Ein halbes Jahr ist vergangen, seit Putin russische Truppen in der Ukraine einbrechen liess. Unter dem Vorwand, den Nachbarn zu «entnazifizieren». Unbeschreibliches Leid hat Russlands Präsident mit seinem Angriffskrieg über die Ukraine, Europa und sein eigenes Land gebracht.

Doch offenbar sind sechs Monate Blutvergiessen nicht genug. Russland sieht keine Möglichkeit für eine diplomatische Lösung zur Beendigung des Krieges. Im Gegenteil: Man rechne mit einem langwierigen Konflikt, sagt jetzt Gennadi Gatilow, Russlands ständiger Vertreter bei den Vereinten Nationen in Genf, im Gespräch mit der Financial Times. Moskaus neuste Absage an eine Verhandlungslösung kommt nach wochenlangen Versuchen, durch Pendel-Diplomatie den Konflikt zu beenden. Nachdem eine Vereinbarung über Getreide-Exporte aus den ukrainischen Schwarzmeerhäfen erzielt worden ist. Nachdem Unterhändler hofften, dass diese Annäherung die Grundlage für einen Frieden bilden könnte.
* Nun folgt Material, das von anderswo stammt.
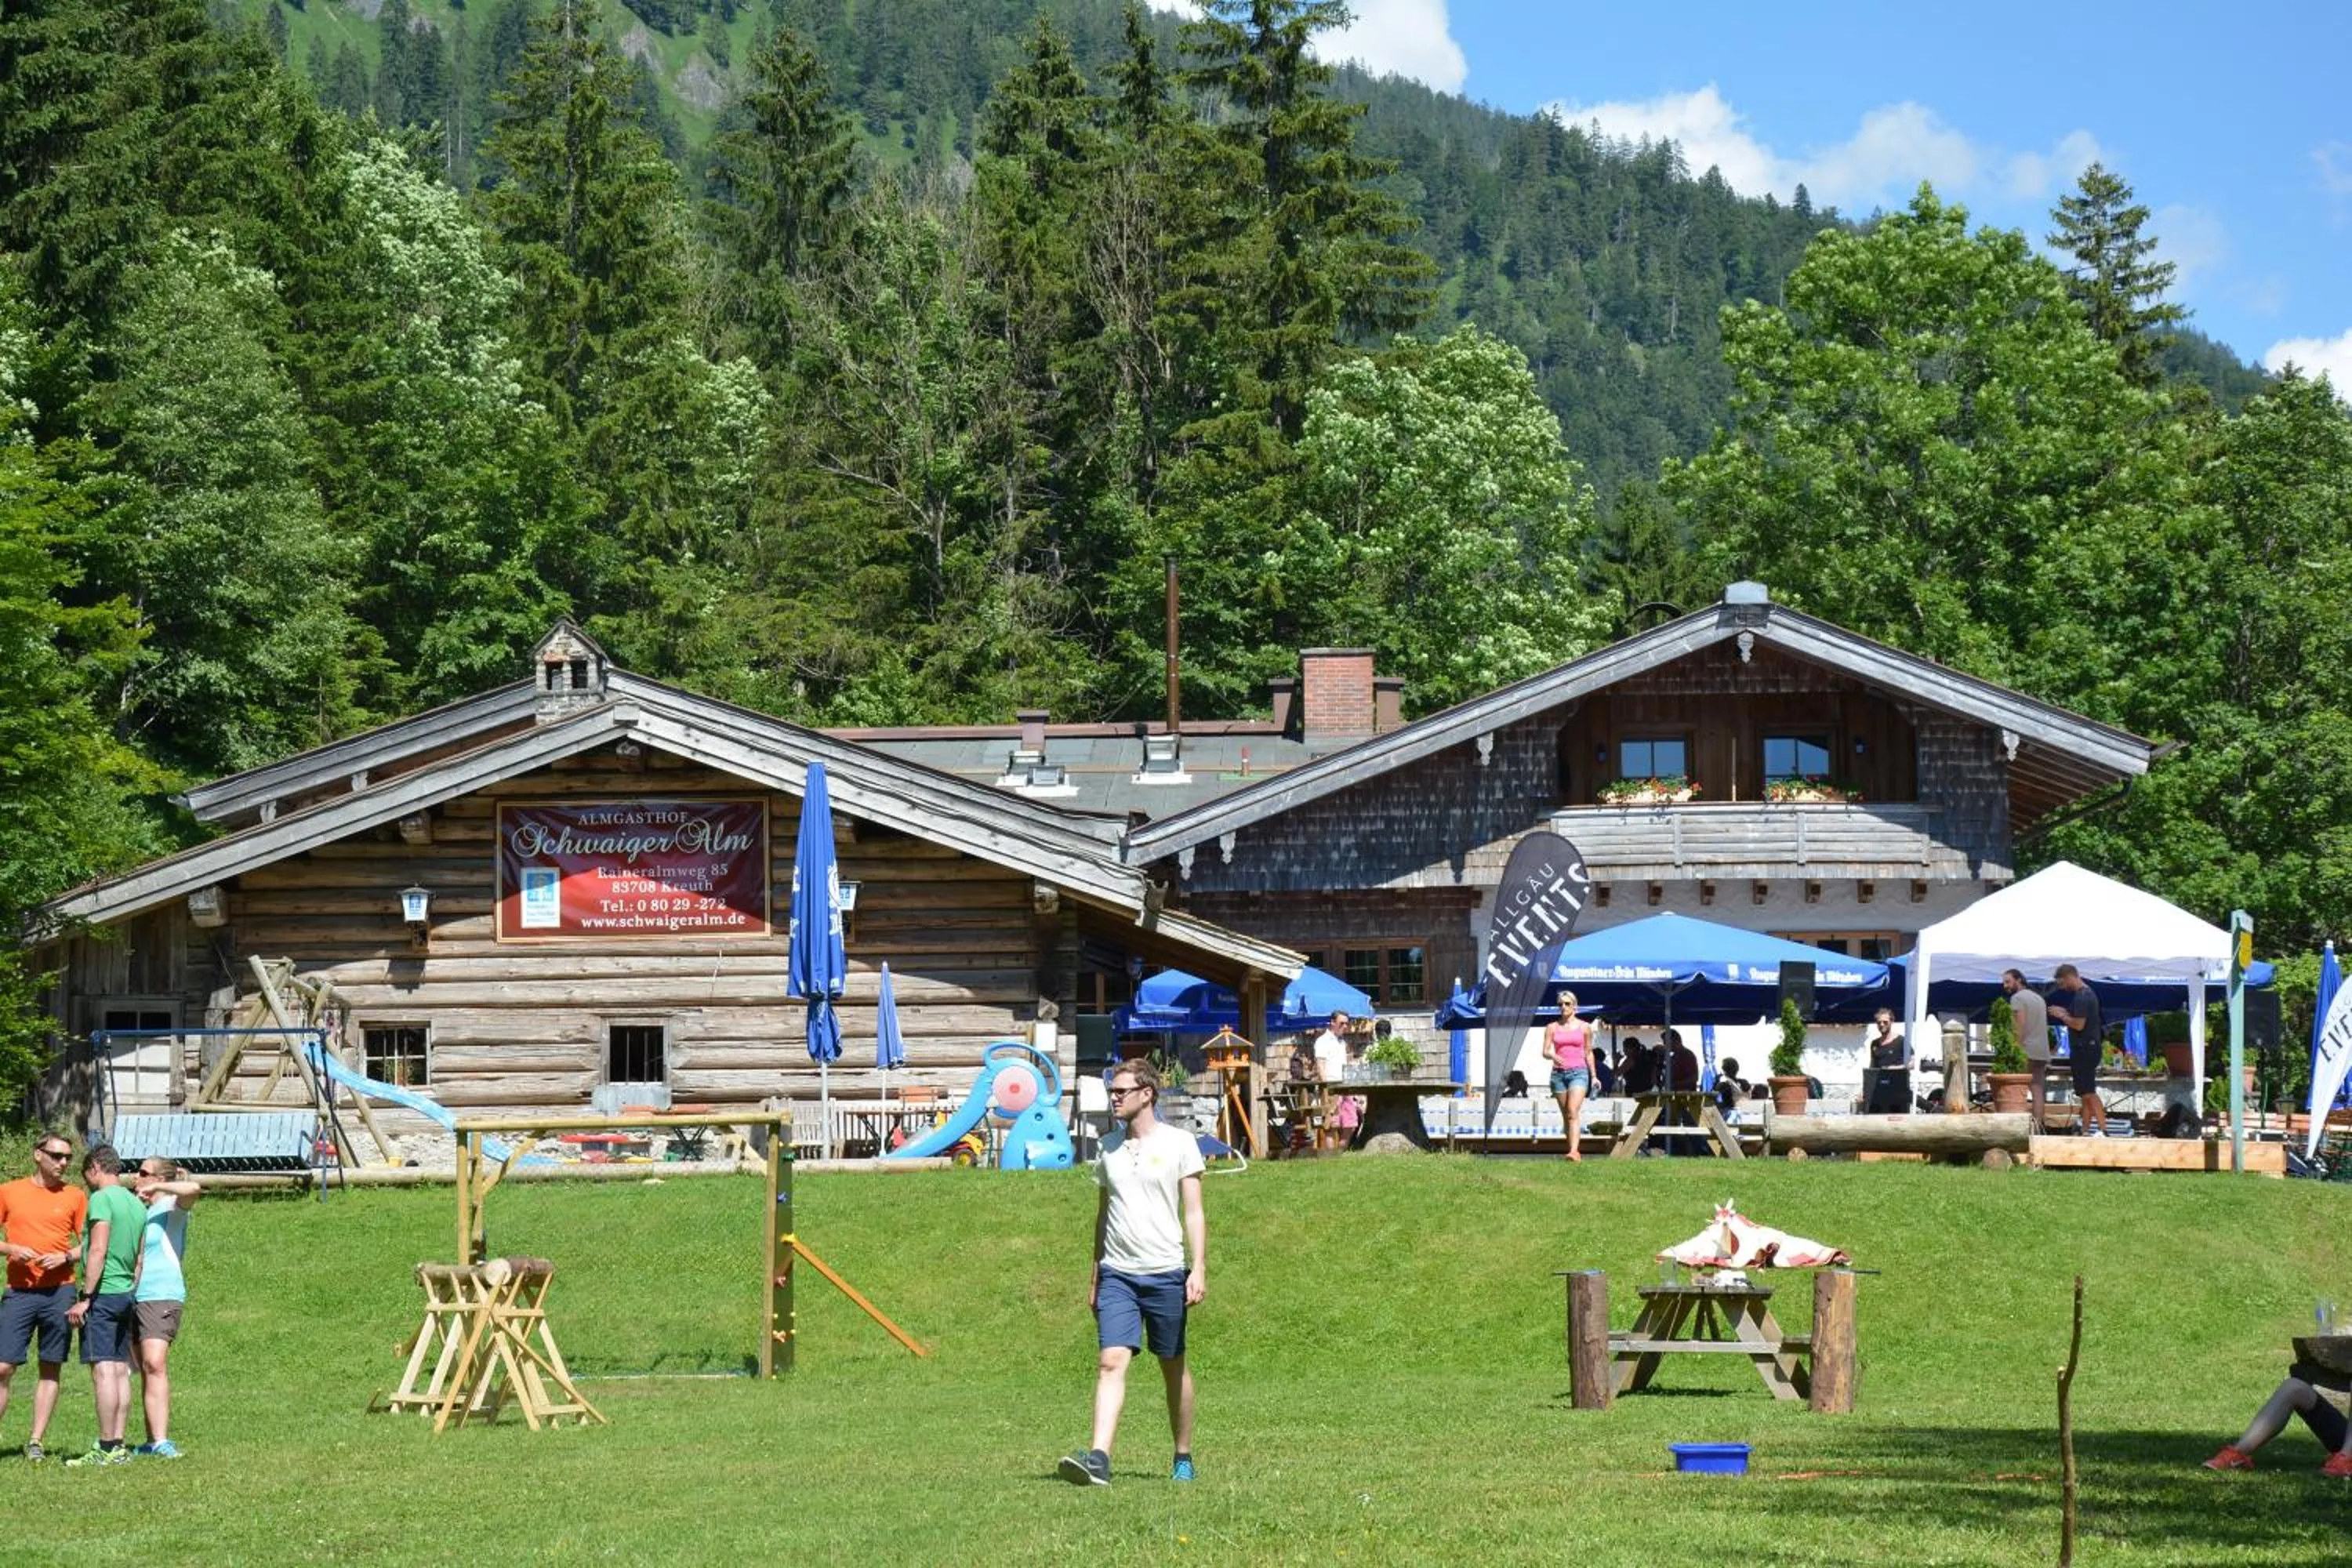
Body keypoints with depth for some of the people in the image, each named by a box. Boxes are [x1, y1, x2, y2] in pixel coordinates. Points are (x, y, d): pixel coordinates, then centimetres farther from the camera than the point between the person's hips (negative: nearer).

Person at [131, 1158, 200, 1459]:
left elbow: (193, 1189, -26)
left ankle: (161, 1441, -28)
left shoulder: (172, 1206, -3)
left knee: (155, 1363, -20)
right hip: (135, 1296, 9)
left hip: (162, 1294, -9)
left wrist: (155, 1188, -16)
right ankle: (152, 1442, 10)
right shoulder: (142, 1212, 23)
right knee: (146, 1370, 8)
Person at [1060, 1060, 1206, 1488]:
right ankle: (1099, 1460, -24)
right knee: (1111, 1362, -12)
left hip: (1166, 1273, -2)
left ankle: (1184, 1457, 23)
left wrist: (1199, 1269, -11)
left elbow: (1193, 1212, -2)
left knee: (1173, 1367, 9)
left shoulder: (1179, 1143, -1)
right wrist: (1095, 1276, 19)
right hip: (1117, 1274, 2)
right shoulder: (1108, 1147, 11)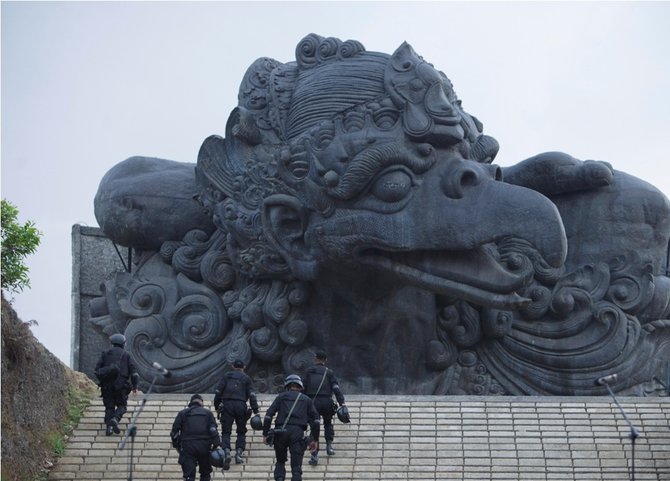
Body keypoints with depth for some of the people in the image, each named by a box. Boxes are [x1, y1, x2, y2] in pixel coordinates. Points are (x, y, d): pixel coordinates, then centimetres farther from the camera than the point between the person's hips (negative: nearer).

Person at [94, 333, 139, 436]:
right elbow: (133, 371, 2)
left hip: (107, 385, 2)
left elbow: (97, 369, 7)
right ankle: (115, 419, -19)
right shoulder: (126, 355, 7)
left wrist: (101, 381, 21)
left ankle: (109, 426, -6)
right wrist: (135, 386, 8)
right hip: (121, 385, -2)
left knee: (109, 407, 9)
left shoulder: (105, 353, 11)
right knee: (122, 406, 8)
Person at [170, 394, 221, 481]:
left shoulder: (182, 413, 14)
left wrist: (176, 445, 16)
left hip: (187, 446, -1)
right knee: (205, 474, 15)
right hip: (204, 446, 1)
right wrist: (217, 445, -5)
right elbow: (213, 430, 0)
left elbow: (175, 431, 8)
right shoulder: (208, 413, 14)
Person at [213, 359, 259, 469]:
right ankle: (238, 454, -1)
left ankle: (226, 452, -23)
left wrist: (217, 406, 13)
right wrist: (255, 411, 1)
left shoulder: (227, 376, 16)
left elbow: (218, 391, 8)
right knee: (241, 432, 13)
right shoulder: (246, 378, 13)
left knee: (226, 432, -2)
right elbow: (252, 395, 3)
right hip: (241, 405, 0)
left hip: (226, 405, 0)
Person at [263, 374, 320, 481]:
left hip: (281, 432, 1)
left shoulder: (281, 397, 17)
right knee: (296, 466, -1)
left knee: (280, 462, 19)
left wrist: (265, 434, 7)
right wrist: (315, 439, 13)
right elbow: (315, 419, 11)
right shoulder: (306, 400, 20)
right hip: (298, 432, -1)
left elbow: (268, 415, 6)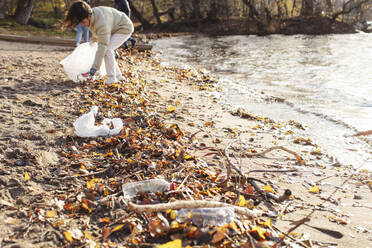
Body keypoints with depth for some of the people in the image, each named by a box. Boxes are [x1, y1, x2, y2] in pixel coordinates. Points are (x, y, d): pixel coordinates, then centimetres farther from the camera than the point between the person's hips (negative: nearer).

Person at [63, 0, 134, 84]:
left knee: (107, 50, -23)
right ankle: (118, 75, 12)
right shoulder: (91, 16, -12)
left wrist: (94, 68, -42)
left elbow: (102, 45, -41)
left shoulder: (102, 22, -39)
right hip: (113, 29, 9)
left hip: (124, 28, -9)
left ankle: (112, 77, -13)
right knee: (106, 50, 2)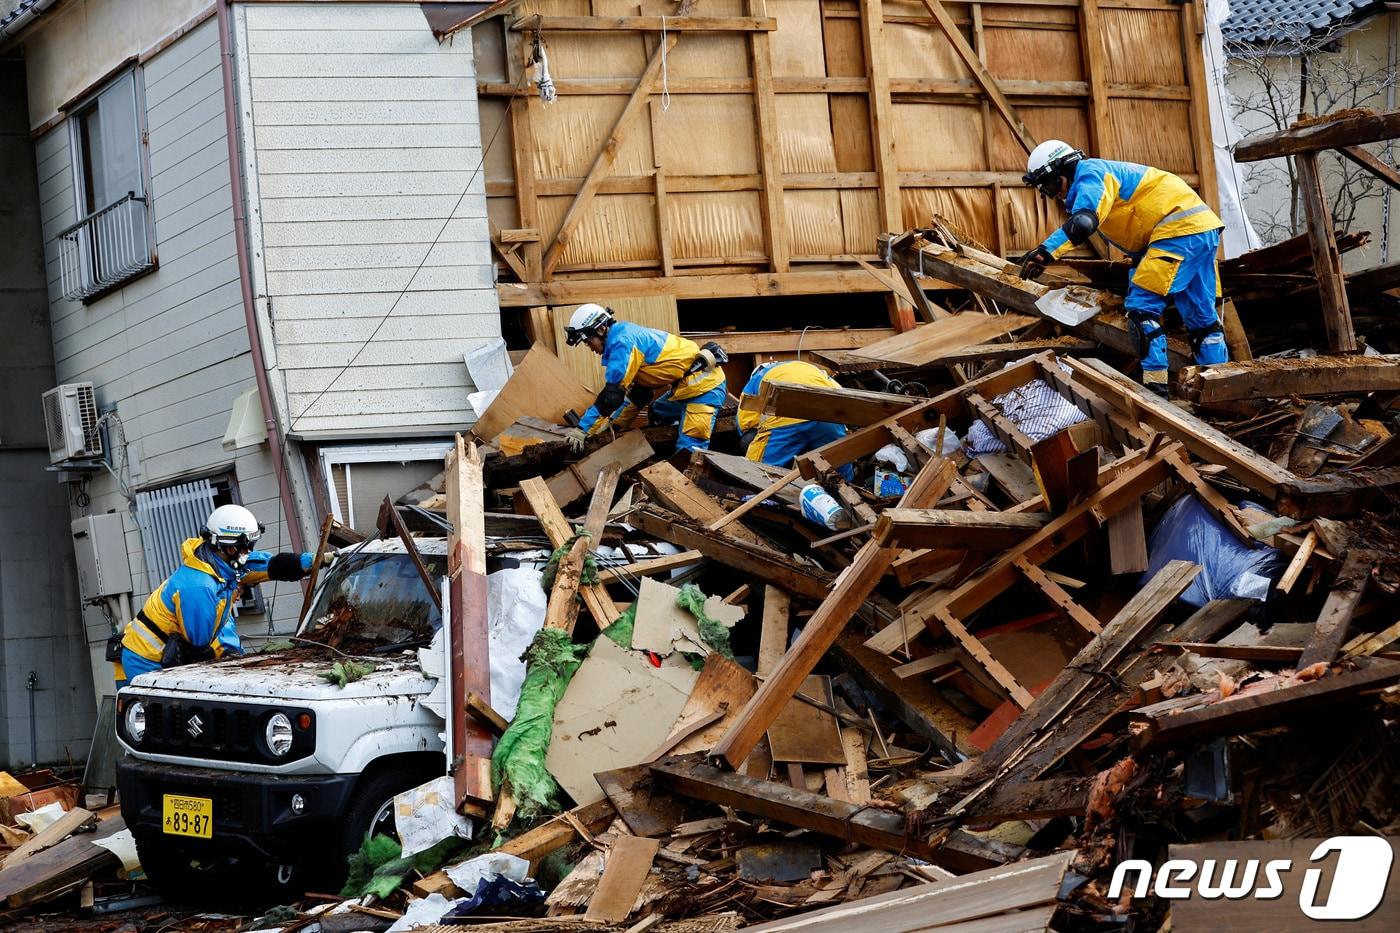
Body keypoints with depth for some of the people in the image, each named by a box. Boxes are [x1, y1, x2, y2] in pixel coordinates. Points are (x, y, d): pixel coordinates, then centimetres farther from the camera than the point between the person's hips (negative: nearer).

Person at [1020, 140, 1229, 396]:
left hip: (1180, 228, -11)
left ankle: (1156, 384, -13)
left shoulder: (1091, 173, -8)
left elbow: (1082, 223, -28)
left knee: (1142, 306, -10)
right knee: (1203, 318, 14)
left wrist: (1046, 251, -33)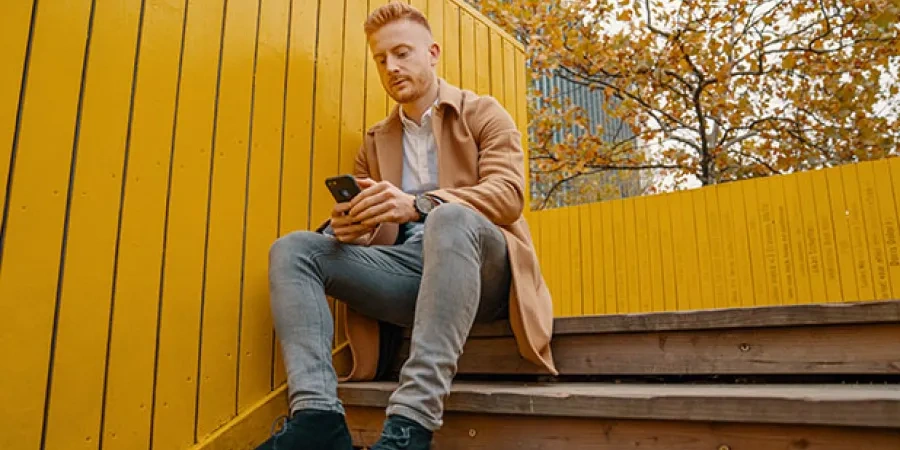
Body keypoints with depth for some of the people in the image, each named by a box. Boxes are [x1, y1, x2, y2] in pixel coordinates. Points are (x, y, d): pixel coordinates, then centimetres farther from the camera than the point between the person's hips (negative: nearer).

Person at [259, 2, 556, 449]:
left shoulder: (482, 113, 10)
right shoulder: (375, 142, 22)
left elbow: (508, 193, -8)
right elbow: (369, 225, 16)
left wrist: (418, 205, -24)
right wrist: (350, 224, -11)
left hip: (480, 269, -4)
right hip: (406, 269, 4)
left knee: (450, 218, -37)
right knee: (291, 248, -12)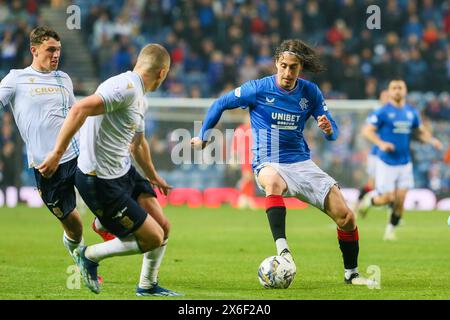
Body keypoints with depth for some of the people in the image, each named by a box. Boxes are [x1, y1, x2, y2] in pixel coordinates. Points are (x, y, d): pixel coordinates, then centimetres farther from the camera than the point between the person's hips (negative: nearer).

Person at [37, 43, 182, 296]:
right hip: (101, 182, -10)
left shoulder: (139, 98, 14)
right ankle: (90, 256, 13)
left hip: (125, 172, 10)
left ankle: (148, 286, 29)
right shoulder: (126, 87, -20)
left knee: (163, 227, 8)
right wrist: (57, 154, -32)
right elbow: (79, 110, -31)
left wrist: (153, 177, 45)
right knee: (153, 238, -5)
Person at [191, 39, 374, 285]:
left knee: (345, 216, -5)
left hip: (301, 163, 4)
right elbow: (220, 104, 6)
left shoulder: (310, 92, 3)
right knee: (273, 180, -43)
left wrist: (328, 130, -18)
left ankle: (351, 273, 17)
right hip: (269, 164, -4)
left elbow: (332, 133, 7)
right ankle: (282, 249, -48)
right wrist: (203, 137, 11)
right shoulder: (258, 89, -7)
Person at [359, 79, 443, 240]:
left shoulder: (412, 112, 8)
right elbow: (367, 131, -9)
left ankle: (391, 229, 15)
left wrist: (432, 140, 0)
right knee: (388, 198, -6)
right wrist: (381, 143, -25)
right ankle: (369, 200, 27)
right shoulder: (382, 112, -7)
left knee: (400, 200, -3)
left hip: (405, 163, 4)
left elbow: (420, 131, 20)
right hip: (386, 162, -4)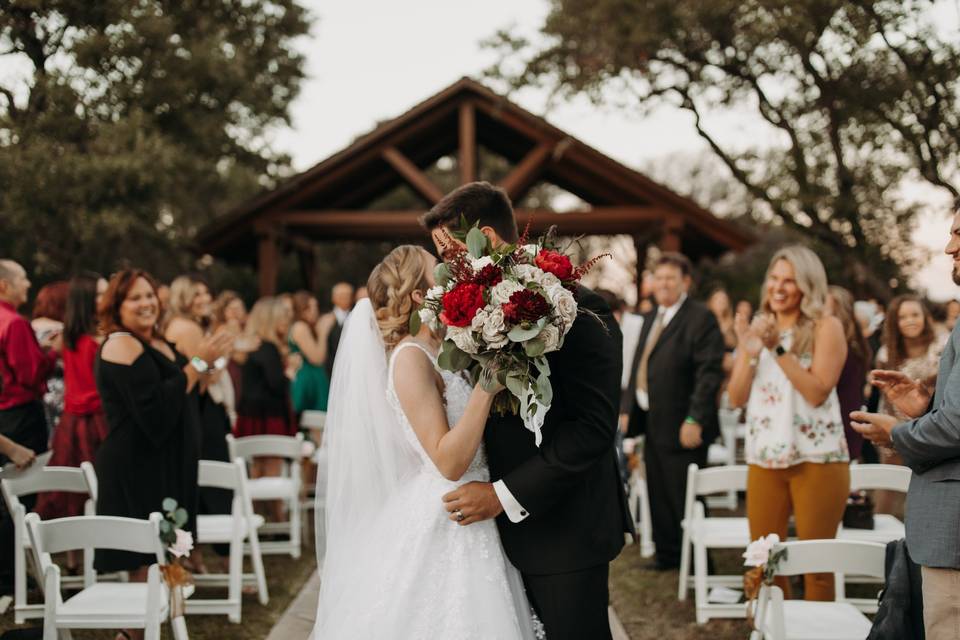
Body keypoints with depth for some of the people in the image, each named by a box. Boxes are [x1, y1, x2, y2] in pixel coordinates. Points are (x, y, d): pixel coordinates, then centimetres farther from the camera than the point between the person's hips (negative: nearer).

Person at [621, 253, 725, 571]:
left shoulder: (701, 318, -12)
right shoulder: (651, 318, 15)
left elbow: (710, 372, -18)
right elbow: (637, 366, 20)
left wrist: (695, 420, -23)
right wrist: (627, 408, 12)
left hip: (681, 427, -8)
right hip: (653, 424, 8)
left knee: (685, 499, 0)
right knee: (659, 496, 15)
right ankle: (666, 556, 27)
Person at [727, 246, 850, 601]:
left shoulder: (826, 328, -4)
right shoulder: (756, 329, 11)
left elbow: (818, 392, -14)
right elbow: (736, 398, 5)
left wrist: (779, 349, -17)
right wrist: (750, 353, -10)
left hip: (816, 459, -5)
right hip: (764, 457, 5)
Doch offenbar ist man aus Sicht Moskaus davon weit entfernt. Direkte Gespräche zwischen Putin und dem ukrainischen Präsidenten Wolodymyr Selenskyj werde es nicht geben, sagt der frühere stellvertretende Aussenminister. Gatilow erstickt selbst die kleinste Hoffnung auf Frieden: «Ich sehe keine Möglichkeit für diplomatische Kontakte.»

Gatilow beklagt: Die Uno sei durch den Krieg in eine «Politisierung» verwickelt worden. Infolgedessen sei sie nicht in der Lage, effektiv als Vermittlerin zu agieren. Als ständiger Vertreter bei den Vereinten Nationen weiss Gatilow natürlich, dass die Uno seit Jahr und Tag «politisiert» ist. Als permanentes Mitglied des Uno-Sicherheitsrates ist Russland aktiv an der «Politisierung» beteiligt. Die «grossen Fünf» im Sicherheitsrat nutzen ihr Stimmrecht so, wie es für ihr eigenes Land von Vorteil ist.

Trotz seiner Tirade gegen die Vereinten Nationen wünscht der russische Emissär in Genf mehr Uno. Es sei «bedauerlich», dass die Vereinten Nationen keine grössere Rolle spielen, sagt er.

Die widersprüchliche Rhetorik und Russlands eisernes Njet zu einer diplomatischen Lösung scheinen nur eines zu bezwecken: Nach der gescheiterten Grossoffensive hat Putin kein Interesse, den Krieg zu beenden, bevor er den Raubzug im Osten der Ukraine abgeschlossen hat.

Den Preis dafür zahlen nicht allein die angegriffenen Ukrainer, sondern auch die russischen Soldaten, die Putin auf die Schlachtfelder in dem benachbarten souveränen Staat wirft.